**Goal of the exercise**
Make an exact copy of the records that follow, with each picture omitted.

------------------------------------------------

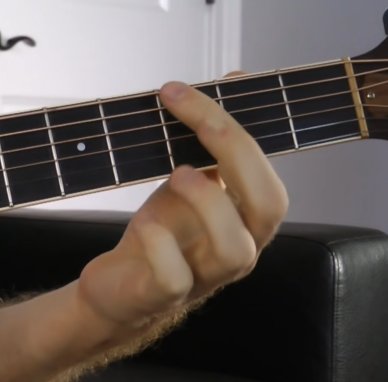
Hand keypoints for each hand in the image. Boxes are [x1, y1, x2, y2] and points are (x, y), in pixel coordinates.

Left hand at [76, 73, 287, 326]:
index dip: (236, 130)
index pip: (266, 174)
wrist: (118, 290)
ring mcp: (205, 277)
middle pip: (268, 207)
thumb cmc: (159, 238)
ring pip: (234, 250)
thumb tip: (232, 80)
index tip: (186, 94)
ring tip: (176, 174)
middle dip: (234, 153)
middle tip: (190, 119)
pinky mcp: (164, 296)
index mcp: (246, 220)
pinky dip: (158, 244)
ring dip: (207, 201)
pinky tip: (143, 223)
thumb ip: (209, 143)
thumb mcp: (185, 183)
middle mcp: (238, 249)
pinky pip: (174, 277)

------------------------------------------------

**Answer area**
Hand keypoints for each hand in the image. Boxes are [x1, y1, x2, y2] and points are (x, y), in pixel coordinates.

Left hand at [76, 73, 287, 326]:
index dip: (236, 130)
index pip: (266, 174)
wrist: (118, 290)
ring mcp: (205, 277)
middle pip: (268, 207)
thumb cmc: (159, 238)
ring pip: (234, 250)
thumb tip: (232, 80)
index tip: (186, 94)
ring tip: (176, 174)
middle dip: (234, 153)
middle tip: (190, 119)
pinky mcp: (164, 296)
index mcp: (246, 220)
pinky dip: (158, 244)
ring dip: (207, 201)
pinky tip: (143, 223)
thumb ip: (209, 143)
thumb mcp: (185, 183)
middle mcp: (238, 249)
pinky pip: (174, 277)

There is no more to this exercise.